Объездчик Алексеев однажды проговорился мне, что лесник Николай, в сущности, не охотник-любитель, а жадный дичепромышленник и шкурятник, что он-де бьет дичь для продажи, направляя ее пудами, при помощи кумовьев, свояков и дружков, через Тулу в Рязань и Москву. Кроме того, ставит на птиц и на зверей запрещенные капканы и разбрасывает отравы.

Все эти слухи о Николаевой изворотливости мало меня интересовали и беспокоили. Под самодержавным распоряжением моего зятя, у которого я тогда гостил, находились четыреста пятьдесят тысяч десятин Куршинского казенного лесничества, да еще ему поручено было наблюдение над Касимовскими соседними лесами братьев Хлудовых, где числилось более ста тысяч десятин; пространство, как видите, равное пяти-шести германским княжествам или любому лимитрофу. Этот лесничий (не только по образованию, но и по призванию) любит лес серьезной, деятельной любовью. Для борьбы с лесными истребительными пожарами он построил в каждом из кордонов высокие наблюдательные каланчи и никогда не устает экзаменовать лесников в знании противопожарных инструкций. Он ревностно преследует лесные самовольные порубки и никогда их не прощает. Еще строже он следит за тем, чтобы в его лесничестве никто не смел разводить костров, особенно летом.

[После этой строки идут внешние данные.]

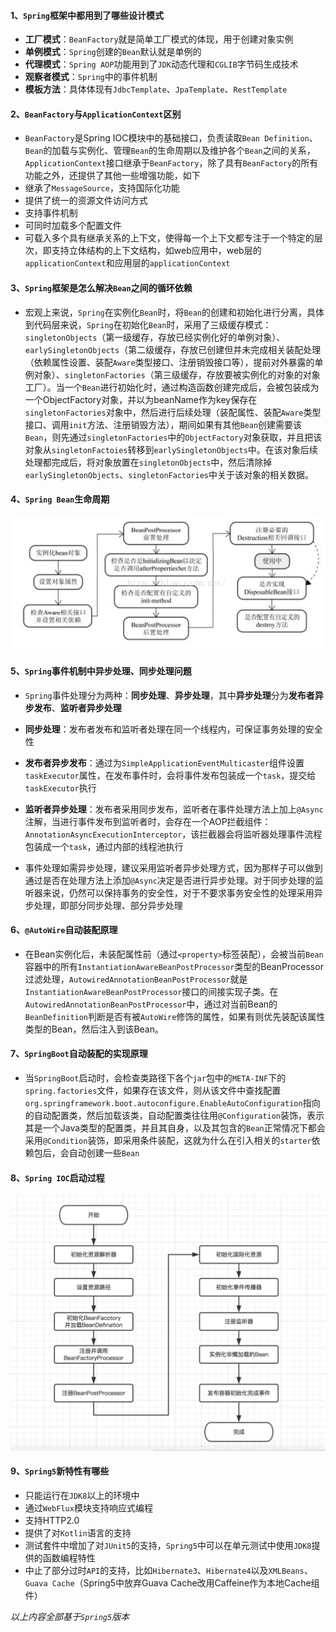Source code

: #### 1、`Spring`框架中都用到了哪些设计模式
+ **工厂模式**：`BeanFactory`就是简单工厂模式的体现，用于创建对象实例
+ **单例模式**：`Spring`创建的`Bean`默认就是单例的
+ **代理模式**：`Spring AOP`功能用到了`JDK`动态代理和`CGLIB`字节码生成技术
+ **观察者模式**：`Spring`中的事件机制
+ **模板方法**：具体体现有`JdbcTemplate`、`JpaTemplate`、`RestTemplate`

#### 2、`BeanFactory`与`ApplicationContext`区别
+ `BeanFactory`是Spring IOC模块中的基础接口，负责读取`Bean Definition`、`Bean`的加载与实例化、管理`Bean`的生命周期以及维护各个`Bean`之间的关系，`ApplicationContext`接口继承于`BeanFactory`，除了具有`BeanFactory`的所有功能之外，还提供了其他一些增强功能，如下
+ 继承了`MessageSource`，支持国际化功能
+ 提供了统一的资源文件访问方式
+ 支持事件机制
+ 可同时加载多个配置文件
+ 可载入多个具有继承关系的上下文，使得每一个上下文都专注于一个特定的层次，即支持立体结构的上下文结构，如web应用中，web层的`applicationContext`和应用层的`applicationContext`

#### 3、`Spring`框架是怎么解决`Bean`之间的循环依赖
+ 宏观上来说，`Spring`在实例化`Bean`时，将`Bean`的创建和初始化进行分离，具体到代码层来说，`Spring`在初始化`Bean`时，采用了三级缓存模式：`singletonObjects`（第一级缓存，存放已经实例化好的单例对象）、`earlySingletonObjects`（第二级缓存，存放已创建但并未完成相关装配处理（依赖属性设置、装配`Aware`类型接口、注册销毁接口等），提前对外暴露的单例对象）、`singletonFactories`（第三级缓存，存放要被实例化的对象的对象工厂）。当一个`Bean`进行初始化时，通过构造函数创建完成后，会被包装成为一个ObjectFactory对象，并以为beanName作为key保存在`singletonFactories`对象中，然后进行后续处理（装配属性、装配`Aware`类型接口、调用`init`方法、注册销毁方法），期间如果有其他`Bean`创建需要该`Bean`，则先通过`singletonFactories`中的`ObjectFactory`对象获取，并且把该对象从`singletonFactoies`转移到`earlySingletonObjects`中。在该对象后续处理都完成后，将对象放置在`singletonObjects`中，然后清除掉`earlySingletonObjects`、`singletonFactories`中关于该对象的相关数据。

#### 4、`Spring Bean`生命周期
![SpringBean生命周期](SpringBean生命周期.jpeg)

#### 5、`Spring`事件机制中异步处理、同步处理问题
+ `Spring`事件处理分为两种：**同步处理**、**异步处理**，其中**异步处理**分为**发布者异步发布**、**监听者异步处理**

+ **同步处理**：发布者发布和监听者处理在同一个线程内，可保证事务处理的安全性

+ **发布者异步发布**：通过为`SimpleApplicationEventMulticaster`组件设置`taskExecutor`属性，在发布事件时，会将事件发布包装成一个`task`，提交给`taskExecutor`执行

+ **监听者异步处理**：发布者采用同步发布，监听者在事件处理方法上加上`@Async`注解，当进行事件发布到监听者时，会存在一个AOP拦截组件：`AnnotationAsyncExecutionInterceptor`，该拦截器会将监听器处理事件流程包装成一个`task`，通过内部的线程池执行

+ 事件处理如需异步处理，建议采用监听者异步处理方式，因为那样子可以做到通过是否在处理方法上添加`@Async`决定是否进行异步处理。对于同步处理的监听器来说，仍然可以保持事务的安全性，对于不要求事务安全性的处理采用异步处理，即部分同步处理、部分异步处理

#### 6、`@AutoWire`自动装配原理
+ 在Bean实例化后，未装配属性前（通过`<property>`标签装配），会被当前`Bean`容器中的所有`InstantiationAwareBeanPostProcessor`类型的BeanProcessor过滤处理，`AutowiredAnnotationBeanPostProcessor`就是`InstantiationAwareBeanPostProcessor`接口的间接实现子类。在`AutowiredAnnotationBeanPostProcessor`中，通过对当前Bean的`BeanDefinition`判断是否有被`AutoWire`修饰的属性，如果有则优先装配该属性类型的Bean，然后注入到该Bean。

#### 7、`SpringBoot`自动装配的实现原理
+ 当`SpringBoot`启动时，会检查类路径下各个`jar`包中的`META-INF`下的`spring.factories`文件，如果存在该文件，则从该文件中查找配置`org.springframework.boot.autoconfigure.EnableAutoConfiguration`指向的自动配置类，然后加载该类，自动配置类往往用`@Configuration`装饰，表示其是一个Java类型的配置类，并且其自身，以及其包含的`Bean`正常情况下都会采用`@Condition`装饰，即采用条件装配，这就为什么在引入相关的`starter`依赖包后，会自动创建一些`Bean`

#### 8、`Spring IOC`启动过程

![Spring IOC启动过程](SpringIOC启动过程.jpg)

#### 9、`Spring5`新特性有哪些
+ 只能运行在`JDK8`以上的环境中
+ 通过`WebFlux`模块支持响应式编程
+ 支持HTTP2.0
+ 提供了对`Kotlin`语言的支持
+ 测试套件中增加了对`JUnit5`的支持，`Spring5`中可以在单元测试中使用`JDK8`提供的函数编程特性
+ 中止了部分过时`API`的支持，比如`Hibernate3`、`Hibernate4`以及`XMLBeans`、`Guava Cache`（Spring5中放弃Guava Cache改用Caffeine作为本地Cache组件）

*以上内容全部基于`Spring5`版本*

Он никогда не берет взяток. Когда наступает время продавать на сруб старые лесные делянки, то первые очереди он предоставляет соседям-крестьянам, а лесопромышленникам идут остатки или дорогие строевые деревья за высокие цены.

Крестьяне это знают и ценят: оттого-то в его лесах почти никогда не шалят и его заповедных питомников никто не трогает.

Ему, конечно, известно, что почти все его лесники охотятся без его позволения. Но он глядит на это сквозь пальцы.

- У меня, - говорит он, - такая уйма дичи, что на всех хватит без малейшей убыли.

Я тоже держусь взглядов моего патрона. Но поведение Николая на охоте меня порою возмущает до гнева. Вот уже почти три года, как мы с ним охотимся, и сколько раз я ловил его на плутовстве, к которому, однако, никак нельзя придраться. То он заведет меня в лысое пустое место, куда рт сотворения мира не залетал ни один глухарь, ни тетерев. А то, бывало, услышу я издали знакомые мне волнующие звуки глухариной песни и бегу под нее быстрыми короткими прыжками, стараясь делать это совершенно беззвучно. Вот, вот... уже близок глухарь. Я различаю теперь и второе колено его токования, похожее на мощное, глухое шипение; уже подымаю годову кверху, стараясь разглядеть среди веток густой сосны фигуру самого глухаря. И вдруг.. треск валежника под ногами... Шлепанье кожаных бахил... Глухарь мгновенно замолкает. Из темного кустарника выдирается голова Николая. Громко хлопая огромными крыльями, глухарь улетает прочь, и теперь его больше не увидишь. О, черт!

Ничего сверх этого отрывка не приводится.